*Your goal*
Can you repeat the text of every item below word for word, leaving the pictures out of your answer?

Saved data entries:
__________________________________________________

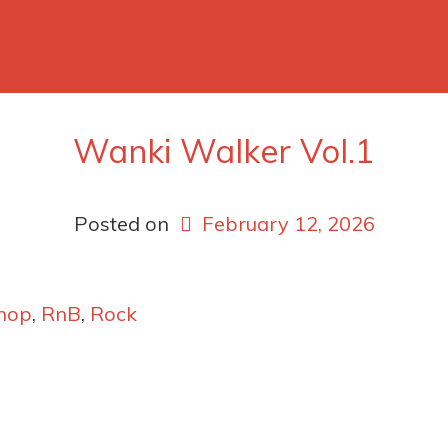
Wanki Walker Vol.1
Posted on
February 12, 2026
hop
,
RnB
,
Rock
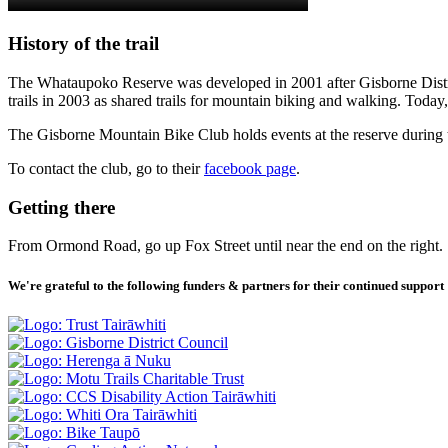
History of the trail
The Whataupoko Reserve was developed in 2001 after Gisborne Distric
trails in 2003 as shared trails for mountain biking and walking. Today,
The Gisborne Mountain Bike Club holds events at the reserve during t
To contact the club, go to their
facebook page
.
Getting there
From Ormond Road, go up Fox Street until near the end on the right. 
We're grateful to the following funders & partners for their continued support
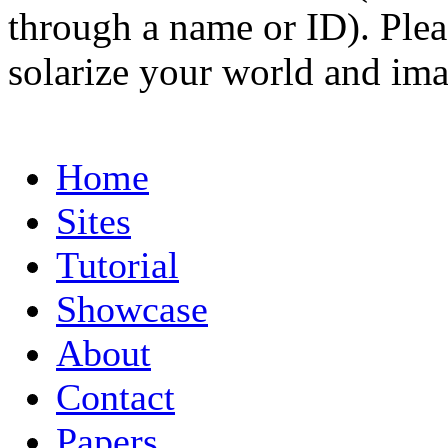
through a name or ID). Pleas
solarize your world and ima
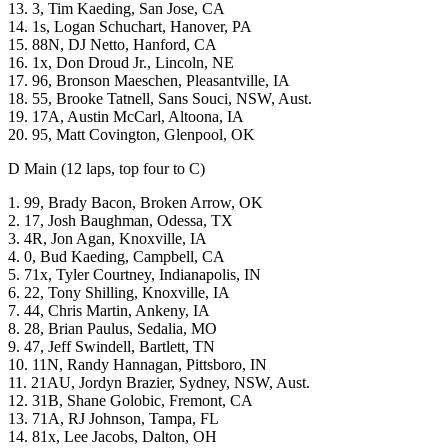
13. 3, Tim Kaeding, San Jose, CA
14. 1s, Logan Schuchart, Hanover, PA
15. 88N, DJ Netto, Hanford, CA
16. 1x, Don Droud Jr., Lincoln, NE
17. 96, Bronson Maeschen, Pleasantville, IA
18. 55, Brooke Tatnell, Sans Souci, NSW, Aust.
19. 17A, Austin McCarl, Altoona, IA
20. 95, Matt Covington, Glenpool, OK
D Main (12 laps, top four to C)
1. 99, Brady Bacon, Broken Arrow, OK
2. 17, Josh Baughman, Odessa, TX
3. 4R, Jon Agan, Knoxville, IA
4. 0, Bud Kaeding, Campbell, CA
5. 71x, Tyler Courtney, Indianapolis, IN
6. 22, Tony Shilling, Knoxville, IA
7. 44, Chris Martin, Ankeny, IA
8. 28, Brian Paulus, Sedalia, MO
9. 47, Jeff Swindell, Bartlett, TN
10. 11N, Randy Hannagan, Pittsboro, IN
11. 21AU, Jordyn Brazier, Sydney, NSW, Aust.
12. 31B, Shane Golobic, Fremont, CA
13. 71A, RJ Johnson, Tampa, FL
14. 81x, Lee Jacobs, Dalton, OH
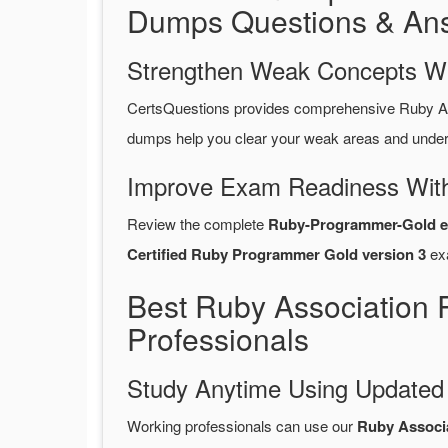
Dumps Questions & An
Strengthen Weak Concepts W
CertsQuestions provides comprehensive Ruby A
dumps help you clear your weak areas and unders
Improve Exam Readiness With
Review the complete
Ruby-Programmer-Gold e
Certified Ruby Programmer Gold version 3
ex
Best Ruby Association
Professionals
Study Anytime Using Update
Working professionals can use our
Ruby Associ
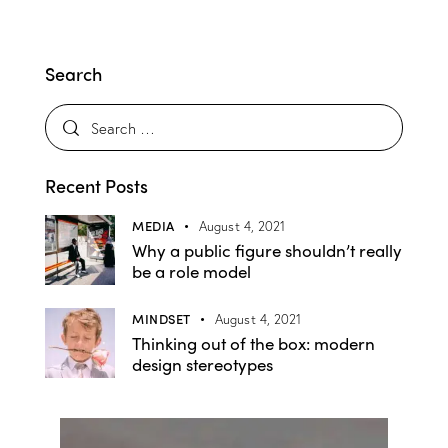
Search
Recent Posts
MEDIA
August 4, 2021
Why a public figure shouldn’t really
be a role model
MINDSET
August 4, 2021
Thinking out of the box: modern
design stereotypes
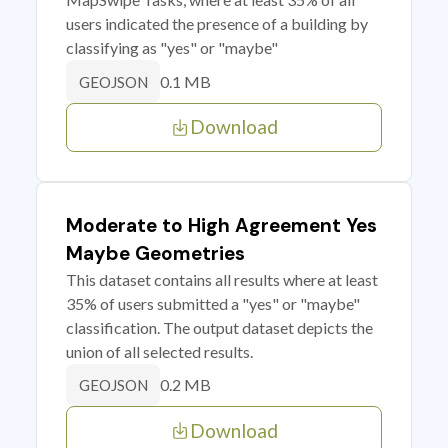
users indicated the presence of a building by
classifying as "yes" or "maybe"
0.1 MB
GEOJSON
Download
Moderate to High Agreement Yes
Maybe Geometries
This dataset contains all results where at least
35% of users submitted a "yes" or "maybe"
classification. The output dataset depicts the
union of all selected results.
0.2 MB
GEOJSON
Download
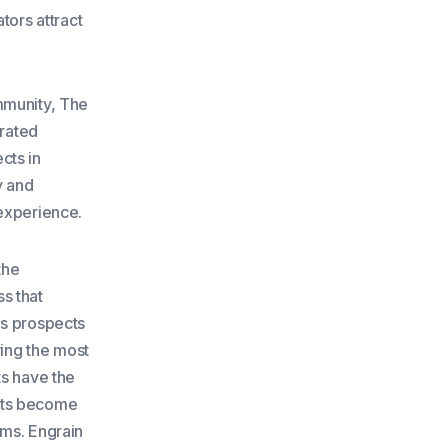
tors attract
mmunity, The
grated
cts in
y and
 experience.
the
s that
as prospects
wing the most
ts have the
fits become
ams. Engrain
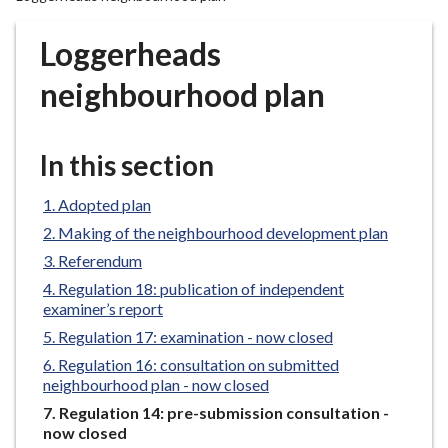
r
o
Loggerheads
u
g
neighbourhood plan
h
C
o
In this section
u
n
Adopted plan
c
Making of the neighbourhood development plan
i
Referendum
l
Regulation 18: publication of independent
h
examiner’s report
o
Regulation 17: examination - now closed
m
Regulation 16: consultation on submitted
e
neighbourhood plan - now closed
p
You
Regulation 14: pre-submission consultation -
a
are
now closed
g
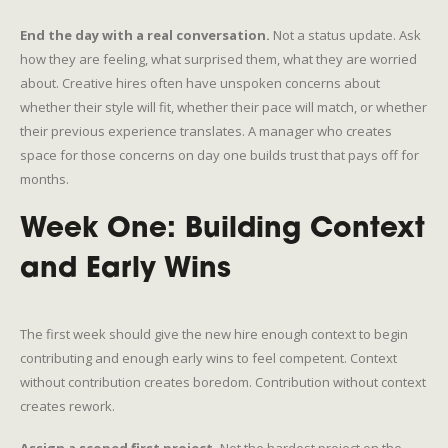
End the day with a real conversation.
Not a status update. Ask
how they are feeling, what surprised them, what they are worried
about. Creative hires often have unspoken concerns about
whether their style will fit, whether their pace will match, or whether
their previous experience translates. A manager who creates
space for those concerns on day one builds trust that pays off for
months.
Week One: Building Context
and Early Wins
The first week should give the new hire enough context to begin
contributing and enough early wins to feel competent. Context
without contribution creates boredom. Contribution without context
creates rework.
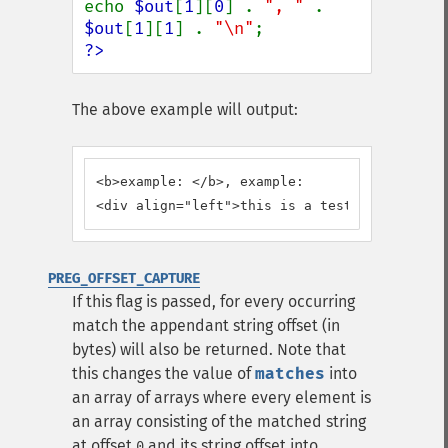
echo 
$out
[
1
][
0
] . 
", " 
. 
$out
[
1
][
1
] . 
"\n"
?>
The above example will output:
<b>example: </b>, example:

<div align="left">this is a test</div>, this
PREG_OFFSET_CAPTURE
If this flag is passed, for every occurring
match the appendant string offset (in
bytes) will also be returned. Note that
this changes the value of
matches
into
an array of arrays where every element is
an array consisting of the matched string
at offset
and its string offset into
0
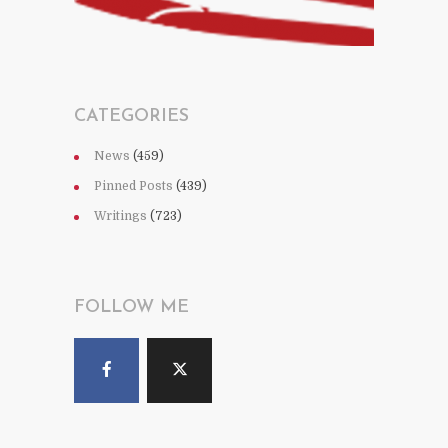
CATEGORIES
News
(459)
Pinned Posts
(439)
Writings
(723)
FOLLOW ME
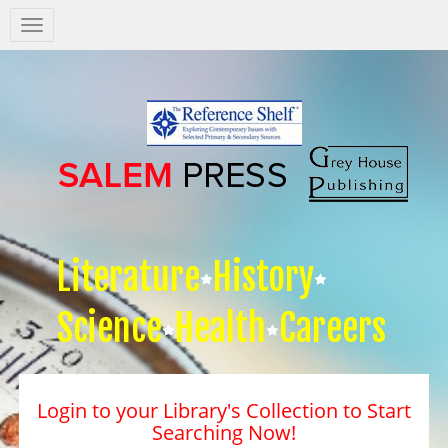
Salem
Press
Nav
Literature
History
Science
Health
Careers
Login to your Library's Collection to Start
Searching Now!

__________________________________________________

*Result of this exercise*
Wanki Walker Vol.1
Posted on
February 12, 2026
hop
,
RnB
,
Rock
History of the trail
The Whataupoko Reserve was developed in 2001 after Gisborne Distric
trails in 2003 as shared trails for mountain biking and walking. Today,
The Gisborne Mountain Bike Club holds events at the reserve during t
To contact the club, go to their
facebook page
.
Getting there
From Ormond Road, go up Fox Street until near the end on the right. 
We're grateful to the following funders & partners for their continued support
through a name or ID). Pleas
solarize your world and ima
13. 3, Tim Kaeding, San Jose, CA
14. 1s, Logan Schuchart, Hanover, PA
15. 88N, DJ Netto, Hanford, CA
16. 1x, Don Droud Jr., Lincoln, NE
17. 96, Bronson Maeschen, Pleasantville, IA
18. 55, Brooke Tatnell, Sans Souci, NSW, Aust.
19. 17A, Austin McCarl, Altoona, IA
20. 95, Matt Covington, Glenpool, OK
D Main (12 laps, top four to C)
1. 99, Brady Bacon, Broken Arrow, OK
2. 17, Josh Baughman, Odessa, TX
3. 4R, Jon Agan, Knoxville, IA
4. 0, Bud Kaeding, Campbell, CA
5. 71x, Tyler Courtney, Indianapolis, IN
6. 22, Tony Shilling, Knoxville, IA
7. 44, Chris Martin, Ankeny, IA
8. 28, Brian Paulus, Sedalia, MO
9. 47, Jeff Swindell, Bartlett, TN
10. 11N, Randy Hannagan, Pittsboro, IN
11. 21AU, Jordyn Brazier, Sydney, NSW, Aust.
12. 31B, Shane Golobic, Fremont, CA
13. 71A, RJ Johnson, Tampa, FL
14. 81x, Lee Jacobs, Dalton, OH
Dumps Questions & An
Strengthen Weak Concepts W
CertsQuestions provides comprehensive Ruby A
dumps help you clear your weak areas and unders
Improve Exam Readiness With
Review the complete
Ruby-Programmer-Gold e
Certified Ruby Programmer Gold version 3
ex
Best Ruby Association
Professionals
Study Anytime Using Update
Working professionals can use our
Ruby Associ
Search
Recent Posts
MEDIA
August 4, 2021
Why a public figure shouldn’t really
be a role model
MINDSET
August 4, 2021
Thinking out of the box: modern
design stereotypes
users indicated the presence of a building by
classifying as "yes" or "maybe"
0.1 MB
GEOJSON
Download
Moderate to High Agreement Yes
Maybe Geometries
This dataset contains all results where at least
35% of users submitted a "yes" or "maybe"
classification. The output dataset depicts the
union of all selected results.
0.2 MB
GEOJSON
Download
tors attract
mmunity, The
grated
cts in
y and
 experience.
the
s that
as prospects
wing the most
ts have the
fits become
ams. Engrain
r
o
Loggerheads
u
g
neighbourhood plan
h
C
o
In this section
u
n
Adopted plan
c
Making of the neighbourhood development plan
i
Referendum
l
Regulation 18: publication of independent
h
examiner’s report
o
Regulation 17: examination - now closed
m
Regulation 16: consultation on submitted
e
neighbourhood plan - now closed
p
You
Regulation 14: pre-submission consultation -
a
are
now closed
g
End the day with a real conversation.
Not a status update. Ask
how they are feeling, what surprised them, what they are worried
about. Creative hires often have unspoken concerns about
whether their style will fit, whether their pace will match, or whether
their previous experience translates. A manager who creates
space for those concerns on day one builds trust that pays off for
months.
Week One: Building Context
and Early Wins
The first week should give the new hire enough context to begin
contributing and enough early wins to feel competent. Context
without contribution creates boredom. Contribution without context
creates rework.
echo 
$out
[
1
][
0
] . 
", " 
. 
$out
[
1
][
1
] . 
"\n"
?>
The above example will output:
<b>example: </b>, example:

<div align="left">this is a test</div>, this
PREG_OFFSET_CAPTURE
If this flag is passed, for every occurring
match the appendant string offset (in
bytes) will also be returned. Note that
this changes the value of
matches
into
an array of arrays where every element is
an array consisting of the matched string
at offset
and its string offset into
0
CATEGORIES
News
(459)
Pinned Posts
(439)
Writings
(723)
FOLLOW ME
Salem
Press
Nav
Literature
History
Science
Health
Careers
Login to your Library's Collection to Start
Searching Now!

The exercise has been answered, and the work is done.